● **Material provided**:
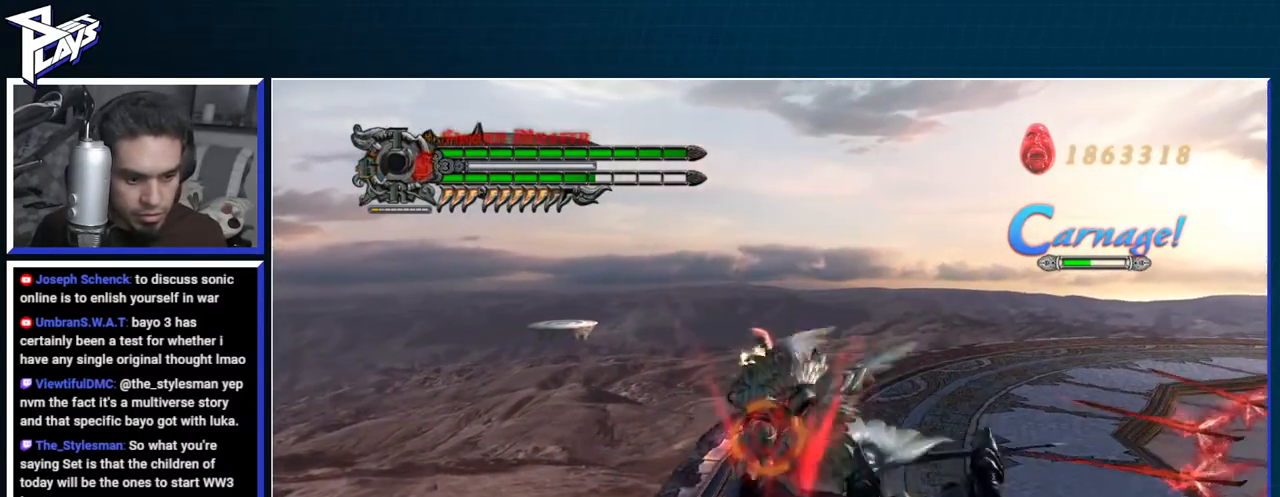
{"buttons": ["R1"], "left_stick": "center", "right_stick": "center", "events": [[183, "Y", "down"], [267, "Y", "up"], [350, "Y", "down"], [433, "Y", "up"]]}
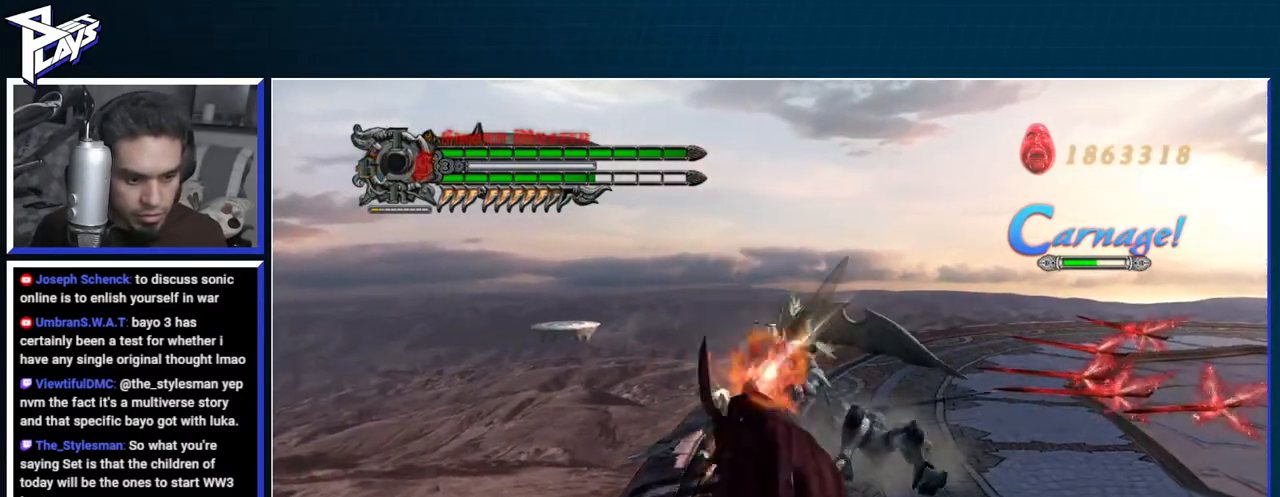
{"buttons": ["Y", "R1"], "left_stick": "up-right", "right_stick": "center", "events": [[67, "left_stick", "down"], [183, "Y", "down"], [383, "left_stick", "center"], [467, "left_stick", "up-right"]]}
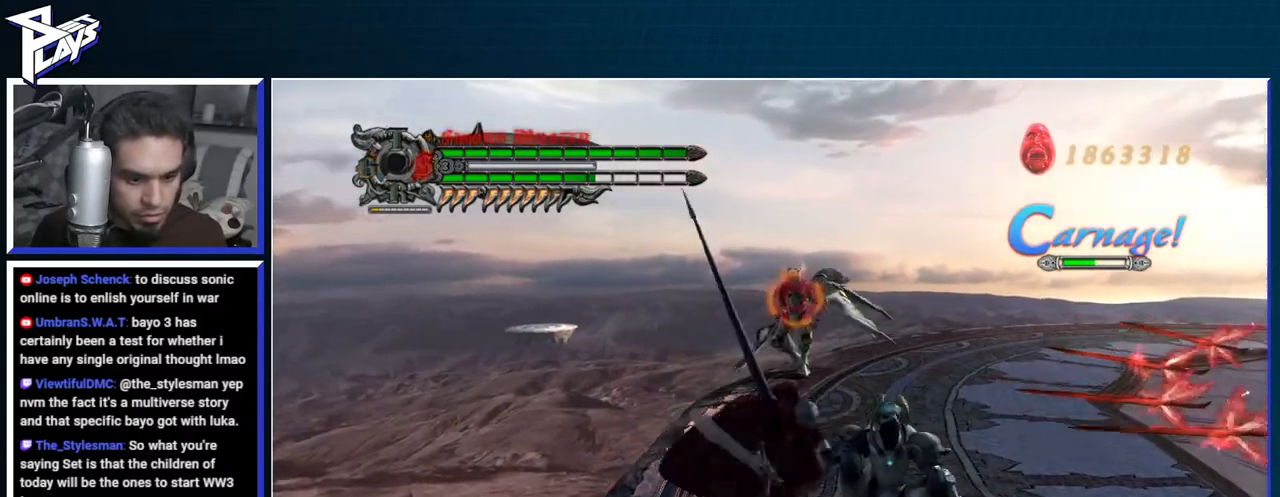
{"buttons": [], "left_stick": "right", "right_stick": "center", "events": [[33, "left_stick", "right"], [167, "Y", "up"], [250, "R1", "up"], [400, "A", "down"], [483, "A", "up"]]}
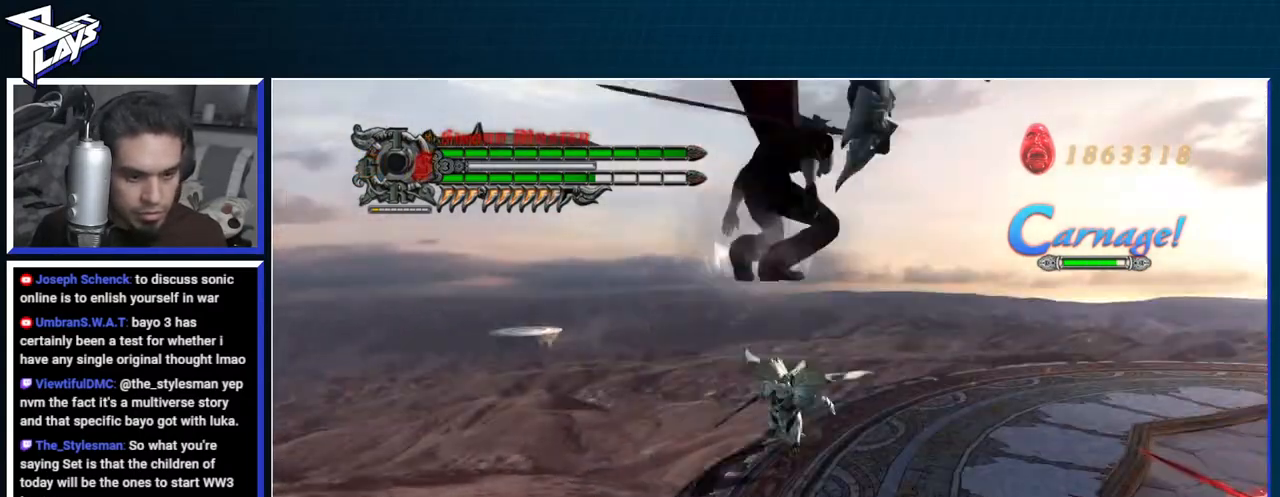
{"buttons": ["B", "R1"], "left_stick": "center", "right_stick": "center", "events": [[17, "DPAD_RIGHT", "down"], [50, "R1", "down"], [83, "B", "down"], [83, "DPAD_RIGHT", "up"], [100, "left_stick", "center"], [167, "B", "up"], [350, "A", "down"], [467, "A", "up"], [467, "B", "down"]]}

● **Instructions to follow**: Word for word, give the listing above again, but drop any pictures.

● **Answer section**:
{"buttons": ["R1"], "left_stick": "center", "right_stick": "center", "events": [[183, "Y", "down"], [267, "Y", "up"], [350, "Y", "down"], [433, "Y", "up"]]}
{"buttons": ["Y", "R1"], "left_stick": "up-right", "right_stick": "center", "events": [[67, "left_stick", "down"], [183, "Y", "down"], [383, "left_stick", "center"], [467, "left_stick", "up-right"]]}
{"buttons": [], "left_stick": "right", "right_stick": "center", "events": [[33, "left_stick", "right"], [167, "Y", "up"], [250, "R1", "up"], [400, "A", "down"], [483, "A", "up"]]}
{"buttons": ["B", "R1"], "left_stick": "center", "right_stick": "center", "events": [[17, "DPAD_RIGHT", "down"], [50, "R1", "down"], [83, "B", "down"], [83, "DPAD_RIGHT", "up"], [100, "left_stick", "center"], [167, "B", "up"], [350, "A", "down"], [467, "A", "up"], [467, "B", "down"]]}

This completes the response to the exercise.